<<<<
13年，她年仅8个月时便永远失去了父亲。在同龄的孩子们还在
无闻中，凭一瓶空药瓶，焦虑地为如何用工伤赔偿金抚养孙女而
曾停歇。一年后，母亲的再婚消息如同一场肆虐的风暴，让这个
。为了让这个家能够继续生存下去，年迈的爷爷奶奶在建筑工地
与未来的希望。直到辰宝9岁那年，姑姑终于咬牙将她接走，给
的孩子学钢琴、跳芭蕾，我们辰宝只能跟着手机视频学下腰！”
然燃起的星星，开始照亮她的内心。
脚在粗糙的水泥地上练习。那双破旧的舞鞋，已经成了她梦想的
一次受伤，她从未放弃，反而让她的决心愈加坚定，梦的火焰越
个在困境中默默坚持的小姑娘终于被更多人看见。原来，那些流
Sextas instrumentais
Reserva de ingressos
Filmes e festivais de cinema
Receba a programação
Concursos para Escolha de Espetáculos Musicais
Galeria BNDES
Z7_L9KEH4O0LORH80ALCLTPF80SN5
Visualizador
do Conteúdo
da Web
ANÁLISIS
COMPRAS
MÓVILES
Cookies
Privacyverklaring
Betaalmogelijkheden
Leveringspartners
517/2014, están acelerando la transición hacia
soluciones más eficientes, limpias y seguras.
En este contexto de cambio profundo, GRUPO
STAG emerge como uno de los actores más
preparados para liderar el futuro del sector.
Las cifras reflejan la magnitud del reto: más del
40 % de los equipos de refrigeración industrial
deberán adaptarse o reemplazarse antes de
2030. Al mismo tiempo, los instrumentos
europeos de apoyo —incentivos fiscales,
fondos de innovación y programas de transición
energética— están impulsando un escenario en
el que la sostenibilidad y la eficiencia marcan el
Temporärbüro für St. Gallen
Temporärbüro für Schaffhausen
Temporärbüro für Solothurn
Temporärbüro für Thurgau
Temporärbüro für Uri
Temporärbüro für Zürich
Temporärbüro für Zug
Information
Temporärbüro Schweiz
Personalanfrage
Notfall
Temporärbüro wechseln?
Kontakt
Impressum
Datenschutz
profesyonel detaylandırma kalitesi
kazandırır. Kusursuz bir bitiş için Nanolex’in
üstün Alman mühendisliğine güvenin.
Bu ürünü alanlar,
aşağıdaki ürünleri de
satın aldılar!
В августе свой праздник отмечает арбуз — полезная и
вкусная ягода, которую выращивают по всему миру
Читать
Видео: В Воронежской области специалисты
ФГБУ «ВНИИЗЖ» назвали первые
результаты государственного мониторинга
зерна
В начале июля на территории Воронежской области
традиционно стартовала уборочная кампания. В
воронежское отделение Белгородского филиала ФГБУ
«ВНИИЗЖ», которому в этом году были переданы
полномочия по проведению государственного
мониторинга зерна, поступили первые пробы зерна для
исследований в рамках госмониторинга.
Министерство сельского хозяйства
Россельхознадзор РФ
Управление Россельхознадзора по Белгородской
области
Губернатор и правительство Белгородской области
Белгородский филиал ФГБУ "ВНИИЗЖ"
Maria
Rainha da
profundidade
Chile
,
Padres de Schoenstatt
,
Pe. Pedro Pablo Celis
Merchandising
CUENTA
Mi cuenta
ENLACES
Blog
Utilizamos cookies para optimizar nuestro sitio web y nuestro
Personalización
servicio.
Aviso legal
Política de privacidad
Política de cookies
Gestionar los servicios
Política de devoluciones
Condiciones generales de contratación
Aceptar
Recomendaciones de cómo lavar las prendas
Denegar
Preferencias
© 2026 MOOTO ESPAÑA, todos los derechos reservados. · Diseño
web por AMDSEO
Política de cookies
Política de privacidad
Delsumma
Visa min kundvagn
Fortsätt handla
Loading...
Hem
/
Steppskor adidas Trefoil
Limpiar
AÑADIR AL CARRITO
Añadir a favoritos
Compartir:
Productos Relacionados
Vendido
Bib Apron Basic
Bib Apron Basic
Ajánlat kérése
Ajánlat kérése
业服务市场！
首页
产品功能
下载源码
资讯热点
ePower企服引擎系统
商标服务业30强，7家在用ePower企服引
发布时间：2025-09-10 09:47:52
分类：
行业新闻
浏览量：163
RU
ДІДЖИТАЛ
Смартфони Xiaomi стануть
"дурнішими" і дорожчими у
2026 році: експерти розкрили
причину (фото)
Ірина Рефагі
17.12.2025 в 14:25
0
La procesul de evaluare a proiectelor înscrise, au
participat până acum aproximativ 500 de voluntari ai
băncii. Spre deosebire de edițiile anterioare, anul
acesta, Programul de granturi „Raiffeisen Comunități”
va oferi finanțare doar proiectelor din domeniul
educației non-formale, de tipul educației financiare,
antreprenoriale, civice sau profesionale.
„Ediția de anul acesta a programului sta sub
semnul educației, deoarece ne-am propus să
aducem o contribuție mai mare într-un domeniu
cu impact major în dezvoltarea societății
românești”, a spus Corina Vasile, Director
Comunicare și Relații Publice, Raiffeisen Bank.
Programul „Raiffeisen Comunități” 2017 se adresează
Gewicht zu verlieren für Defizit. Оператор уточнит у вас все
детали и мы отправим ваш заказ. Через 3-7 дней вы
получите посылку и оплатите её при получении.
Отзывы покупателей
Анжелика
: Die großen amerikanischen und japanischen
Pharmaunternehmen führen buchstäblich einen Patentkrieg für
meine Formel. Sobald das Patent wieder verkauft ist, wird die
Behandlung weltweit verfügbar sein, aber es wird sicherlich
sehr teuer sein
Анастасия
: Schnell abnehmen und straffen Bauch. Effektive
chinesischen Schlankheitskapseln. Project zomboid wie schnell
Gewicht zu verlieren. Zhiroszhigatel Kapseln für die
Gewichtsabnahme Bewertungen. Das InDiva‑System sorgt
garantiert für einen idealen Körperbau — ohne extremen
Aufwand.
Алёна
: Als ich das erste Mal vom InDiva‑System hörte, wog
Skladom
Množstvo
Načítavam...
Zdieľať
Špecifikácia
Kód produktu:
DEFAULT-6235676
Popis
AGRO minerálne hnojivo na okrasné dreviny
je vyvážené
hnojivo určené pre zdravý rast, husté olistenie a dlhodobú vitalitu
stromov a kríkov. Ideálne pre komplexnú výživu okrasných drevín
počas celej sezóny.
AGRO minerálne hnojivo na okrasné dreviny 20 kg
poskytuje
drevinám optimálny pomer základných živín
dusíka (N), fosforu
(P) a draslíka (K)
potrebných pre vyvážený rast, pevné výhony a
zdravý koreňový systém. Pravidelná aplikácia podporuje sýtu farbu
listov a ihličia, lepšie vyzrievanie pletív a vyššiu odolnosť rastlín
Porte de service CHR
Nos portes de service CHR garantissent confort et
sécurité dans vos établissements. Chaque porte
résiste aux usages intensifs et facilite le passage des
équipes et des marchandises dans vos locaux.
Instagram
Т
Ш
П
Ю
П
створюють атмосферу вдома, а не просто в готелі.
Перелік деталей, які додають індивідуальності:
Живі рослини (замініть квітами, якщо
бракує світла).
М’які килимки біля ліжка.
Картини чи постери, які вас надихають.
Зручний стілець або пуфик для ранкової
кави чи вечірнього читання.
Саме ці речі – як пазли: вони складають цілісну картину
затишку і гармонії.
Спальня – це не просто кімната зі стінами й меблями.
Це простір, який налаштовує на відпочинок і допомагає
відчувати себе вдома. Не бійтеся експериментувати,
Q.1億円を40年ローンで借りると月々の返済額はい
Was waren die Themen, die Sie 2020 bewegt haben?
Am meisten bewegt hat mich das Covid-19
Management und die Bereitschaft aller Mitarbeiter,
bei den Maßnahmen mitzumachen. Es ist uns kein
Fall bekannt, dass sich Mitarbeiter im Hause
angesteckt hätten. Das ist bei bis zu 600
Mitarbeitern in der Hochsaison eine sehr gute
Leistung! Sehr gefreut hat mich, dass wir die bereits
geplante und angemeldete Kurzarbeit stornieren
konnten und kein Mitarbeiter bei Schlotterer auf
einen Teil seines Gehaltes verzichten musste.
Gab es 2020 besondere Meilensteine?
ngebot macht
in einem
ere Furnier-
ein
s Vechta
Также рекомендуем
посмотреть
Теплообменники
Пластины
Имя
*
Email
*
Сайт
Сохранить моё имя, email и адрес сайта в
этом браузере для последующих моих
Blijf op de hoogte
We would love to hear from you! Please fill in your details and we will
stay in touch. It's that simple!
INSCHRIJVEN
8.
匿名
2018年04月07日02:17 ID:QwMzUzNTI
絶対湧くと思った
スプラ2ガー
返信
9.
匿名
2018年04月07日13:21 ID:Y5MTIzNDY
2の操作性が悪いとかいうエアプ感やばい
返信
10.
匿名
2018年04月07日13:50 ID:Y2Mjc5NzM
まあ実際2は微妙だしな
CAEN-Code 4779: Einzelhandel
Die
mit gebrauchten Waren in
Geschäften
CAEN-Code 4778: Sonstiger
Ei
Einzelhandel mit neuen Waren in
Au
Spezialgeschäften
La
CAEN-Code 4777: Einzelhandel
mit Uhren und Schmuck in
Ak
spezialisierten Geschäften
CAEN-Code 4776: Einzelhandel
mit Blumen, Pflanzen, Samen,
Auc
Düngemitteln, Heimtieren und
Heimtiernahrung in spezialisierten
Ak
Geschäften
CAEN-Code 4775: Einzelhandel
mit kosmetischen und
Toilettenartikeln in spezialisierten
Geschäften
>>>>
# Task to complete
From the listing above, report the number of lines containing the string "Белгородской", without any accompanying remarks.

# Result for this exercise
2